Now, should we burn all our paper protractors? Certainly not! But if you choose to use this kind of protractor, please have in mind that, when it is said, for instance, the cartridge body must be parallel at the two grids, this means: the cartridge body MUST be parallel at the two grids, not “almost”.
And that VPI jig? By its construction, the effective length will be quite accurately set up. Now, regarding the offset angle, you’re still having one pair of eyes but the gap between the actual and the theoretical null point will be minimized by the fact that you’re controlling the effective length.
There is always a unique outer null point with the VPI jig based on its inner null point, mounting distance, and grid angle. I tried to show that average distortion is quite good and comparable to what the other popular alignments could theoretically provide (but things could be improved for the 10 and 10.5i tonearms). In my opinion, VPI’s alignments are comparable to other, more popular alignments, especially in the case of the JMW-9. Furthermore, the alignment method employed by VPI is certainly far superior to flimsy paper protractors, arc protractors and sight-line protractors. It is therefore clear to me why VPI customers are generally happy with their VPI tonearms.

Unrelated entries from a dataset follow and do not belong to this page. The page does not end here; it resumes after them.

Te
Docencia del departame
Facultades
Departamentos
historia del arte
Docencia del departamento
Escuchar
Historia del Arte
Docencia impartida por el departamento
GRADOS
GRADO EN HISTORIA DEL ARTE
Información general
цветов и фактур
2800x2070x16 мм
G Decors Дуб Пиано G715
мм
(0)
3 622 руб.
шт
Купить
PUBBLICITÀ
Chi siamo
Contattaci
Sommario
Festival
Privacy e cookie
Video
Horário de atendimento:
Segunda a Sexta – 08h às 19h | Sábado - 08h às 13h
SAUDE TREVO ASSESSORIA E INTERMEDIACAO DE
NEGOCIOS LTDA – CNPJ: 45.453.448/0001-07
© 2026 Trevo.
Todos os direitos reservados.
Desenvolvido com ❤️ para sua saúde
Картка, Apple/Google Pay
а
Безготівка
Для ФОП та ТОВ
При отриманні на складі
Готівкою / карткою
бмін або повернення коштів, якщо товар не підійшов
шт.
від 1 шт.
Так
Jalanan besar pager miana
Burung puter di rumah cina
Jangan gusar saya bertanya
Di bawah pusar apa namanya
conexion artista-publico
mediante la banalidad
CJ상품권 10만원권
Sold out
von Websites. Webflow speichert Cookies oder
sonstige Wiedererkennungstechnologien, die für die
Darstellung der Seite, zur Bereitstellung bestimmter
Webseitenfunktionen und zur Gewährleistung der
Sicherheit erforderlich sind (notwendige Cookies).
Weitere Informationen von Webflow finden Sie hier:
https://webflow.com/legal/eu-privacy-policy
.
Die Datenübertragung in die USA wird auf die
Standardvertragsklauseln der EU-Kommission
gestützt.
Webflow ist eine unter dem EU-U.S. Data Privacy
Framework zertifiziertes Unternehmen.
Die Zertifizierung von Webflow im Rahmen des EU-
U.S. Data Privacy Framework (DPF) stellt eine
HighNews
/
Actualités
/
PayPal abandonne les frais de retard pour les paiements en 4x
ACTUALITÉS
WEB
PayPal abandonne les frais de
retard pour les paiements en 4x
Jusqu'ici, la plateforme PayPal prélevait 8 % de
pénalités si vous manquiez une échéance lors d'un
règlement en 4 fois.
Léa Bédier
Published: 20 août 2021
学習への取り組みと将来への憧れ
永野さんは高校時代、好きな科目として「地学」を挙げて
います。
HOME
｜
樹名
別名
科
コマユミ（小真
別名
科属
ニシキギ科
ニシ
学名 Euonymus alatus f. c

A special note to Harry Weisfeld who may read this article
You have provided some very interesting answers to alignment issues by the construction of you alignment jig. Please understand that this paper is an attempt to understand what was on your mind. Your choice was to not communicate much about the specific data relating to your tonearms. In fact, you chose to actually publish proxies (some might say erroneous data) on your website. Well, this is your choice, but now, you know that some customers want to know more.
I know that this kind of analysis is not your cup of tea. Please understand that the tools I’m using are the ones used by people interested in understanding tonearm geometry and issues regarding cartridge alignment. Those tools are as old as geometry and trigonometry.
Löfgren’s paper (published in 1938) is the base of all subsequent papers published on the subject including Baerwald (1941), Bauer (1945), Seagrave (1956), Stevenson (1966) and Kessler & Pisha (1980). Interested reader will find an excellent paper by Graeme Dennes reviewing and analyzing those historical papers here
If I have presented any incorrect data in this paper, I take pride in knowing that I am in good company. However, if you would like to provide more accurate data that can be verified mathematically, I will be happy to improve my analysis to reflect the greater truth.
My deepest thanks to John Elison who checked my very bad English and to Graeme Dennes who accepted to read preliminary versions of this paper.
All errors in this paper remain mine.